The College of Education held a new ceremony on Friday for the 222 undergraduate and graduate students who are beginning yearlong internships at local schools. Each attendee received a pin with the college’s name and logo, in the same spirit of events elsewhere for nursing students.
“There is no grander challenge than ensuring every child … has access to high-quality education,” said Senior Vice President and Provost Jennifer King Rice, who spearheaded the ceremony’s creation while dean of the College of Education. “That starts with access to high-quality and diverse educators.”
The UMD students will be working in Anne Arundel, Howard, Montgomery and Prince George’s county schools in elementary, middle and secondary education, as well as early education and early special education. Once they complete the program, they will be eligible for initial teacher certification in all 50 states and Washington, D.C., as well as U.S. territories.
The ceremony “symbolizes the contribution they are making to the world,” said Ebony Terrell Shockley, executive director for educator preparation. “We intend for it to signal that they are welcome, they are supported and they have a network.”
Added Dean Kimberly Griffin, “We want society to recognize educators and the importance of the path they’ve chosen.”
While researchers have struggled to gather reliable data on just how widespread teacher shortages are throughout the country, 72% of principals and education officials said in a summer Education Week survey that they did not have enough applicants to fill their open positions. Studies have found that many of the job losses among school support staff from spring 2020, when COVID shuttered schools, have not been recovered, with K-12 employment levels still about 4% below pre-pandemic levels. Districts in states such as Missouri, New Mexico, Idaho and Texas have moved to a four-day schedule in an attempt to recruit more teachers, and federal education officials are encouraging schools to partner with recruitment firms, subsidize training and increase salaries.
In Maryland, a July report from the State Department of Education said that statewide teacher vacancies increased from around 600 at the beginning of the 2018-19 school year to more than 1,600 in 2021-22—Prince George’s County, for example, saw its number skyrocket from 50 to more than 400 during that timeframe.
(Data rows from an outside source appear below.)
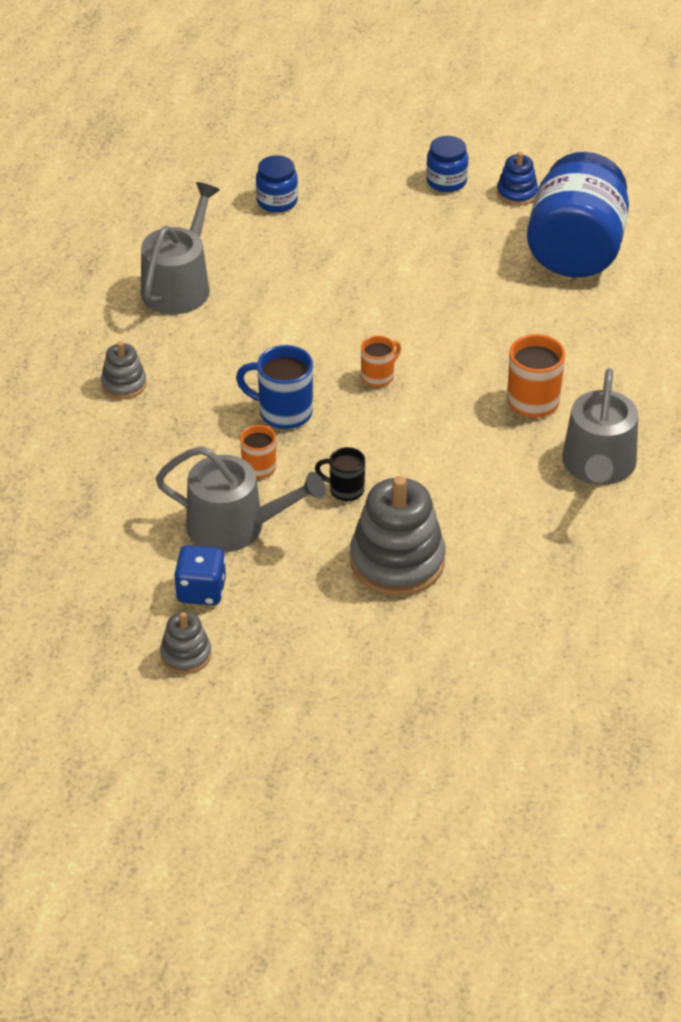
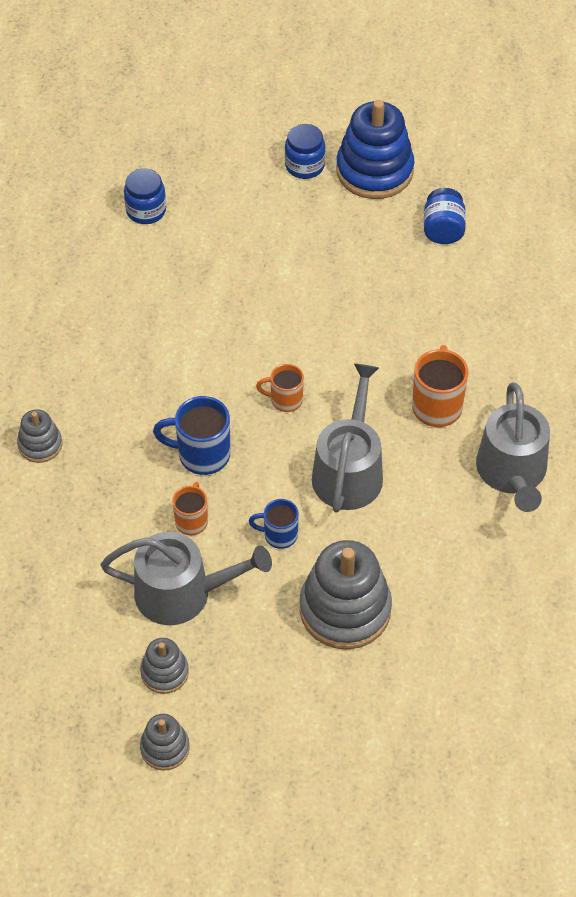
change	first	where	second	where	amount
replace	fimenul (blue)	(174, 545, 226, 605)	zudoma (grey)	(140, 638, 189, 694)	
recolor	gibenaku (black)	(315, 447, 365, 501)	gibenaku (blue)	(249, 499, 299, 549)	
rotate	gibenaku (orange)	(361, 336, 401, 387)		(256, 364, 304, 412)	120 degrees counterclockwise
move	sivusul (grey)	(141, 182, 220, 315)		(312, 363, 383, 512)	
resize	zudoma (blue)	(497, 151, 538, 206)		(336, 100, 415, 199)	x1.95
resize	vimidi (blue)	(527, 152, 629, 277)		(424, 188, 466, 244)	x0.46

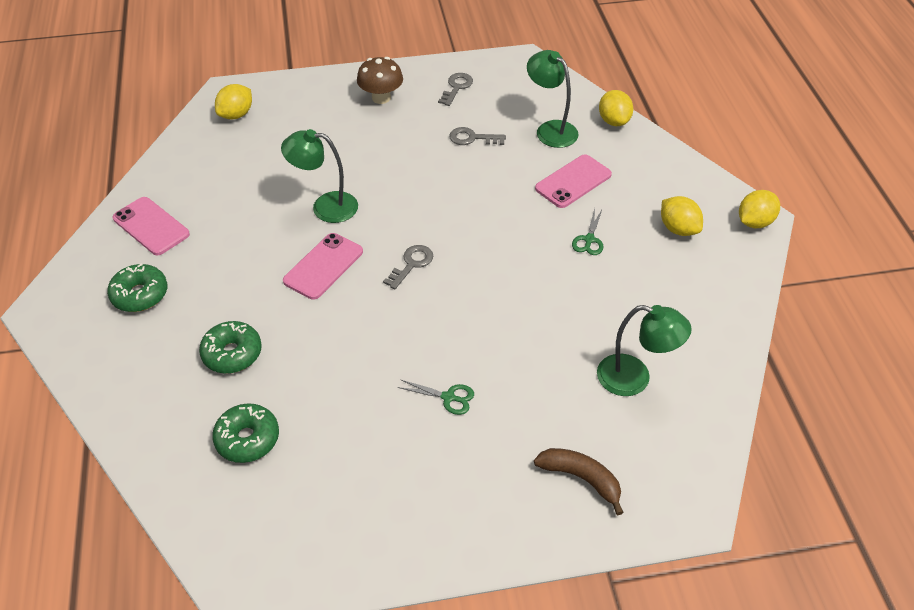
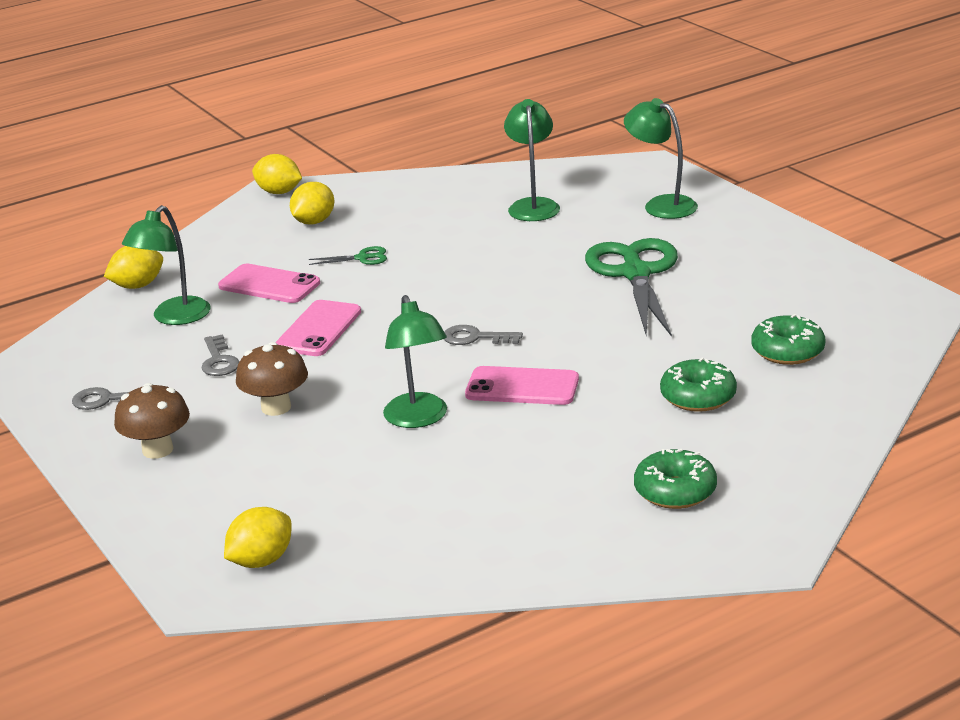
change	first	where	second	where	amount
rotate	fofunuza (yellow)	(215, 84, 252, 119)		(224, 507, 292, 568)	60 degrees counterclockwise
insert			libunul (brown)	(236, 342, 308, 416)	
move	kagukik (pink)	(113, 197, 190, 255)		(275, 300, 361, 356)	
resize	gasiva (green)	(398, 380, 474, 415)		(585, 238, 678, 337)	x2.46
replace	zoborapol (brown)	(534, 448, 624, 515)	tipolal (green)	(624, 98, 698, 219)	

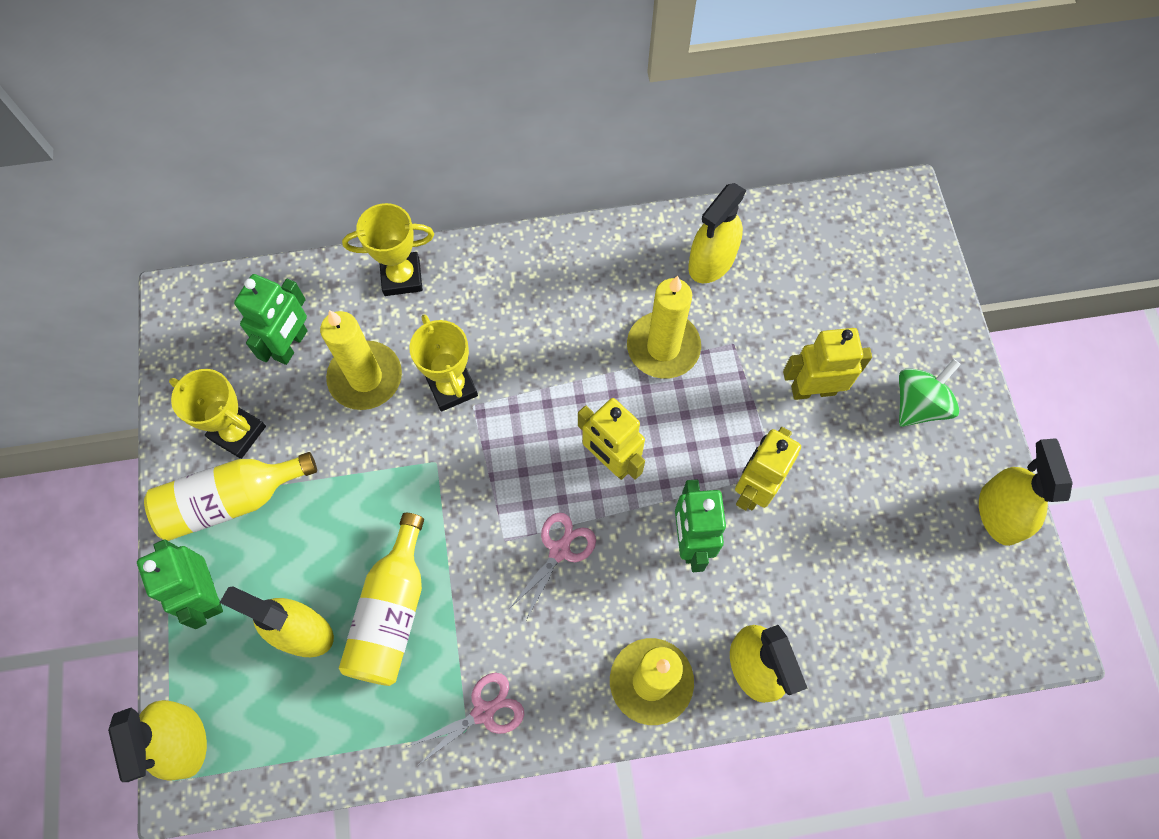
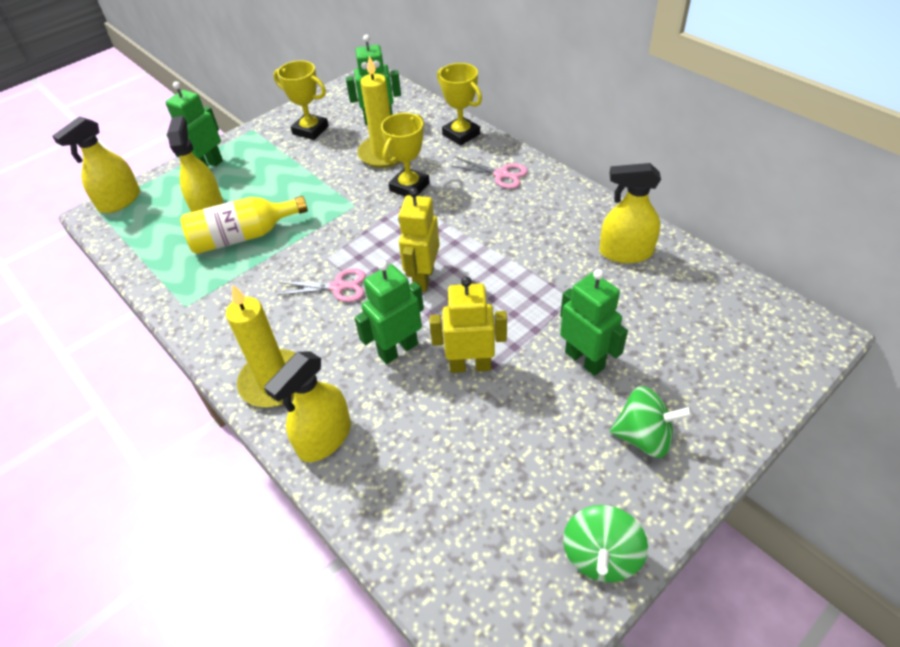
change	first	where	second	where	amount
rotate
Maryland Sen. Paul Pinsky, who was a teacher for more than two decades, encouraged the aspirants to be open to and solicit feedback, as well as to build relationships with students and their families.
“I want to thank you for committing to this,” Pinsky said. “The kids need it for a functioning society.”
Rachael Termini, a senior from Germantown, Md., will do her internship at High Point High School in Beltsville. While aware of the macro-level conversations taking place in American education, she said her mission as a teacher will focus on how she can help the students sitting in front of her.
“I was always one of those students who really loved being in school,” she said. “You need to go into it with a positive mindset about all the change you can create.”
The pandemic presented an opportunity for teachers, students and parents to learn how to better communicate and understand each other, said Sydney Manning, a senior from Denver, Colo., who will be interning at Buck Lodge Middle School in Adelphi.
“We are seeing less of a stigma with mental health and more opportunities for students to express themselves and be more confident in their identities,” she said. “That’s definitely something I want to replicate.”
Termini said the pinning ceremony was also a good way to show how teachers provide “essential services” just like medical professionals.
“It’s nice to have that acknowledgement that we are really trying to contribute something good to society,” she said.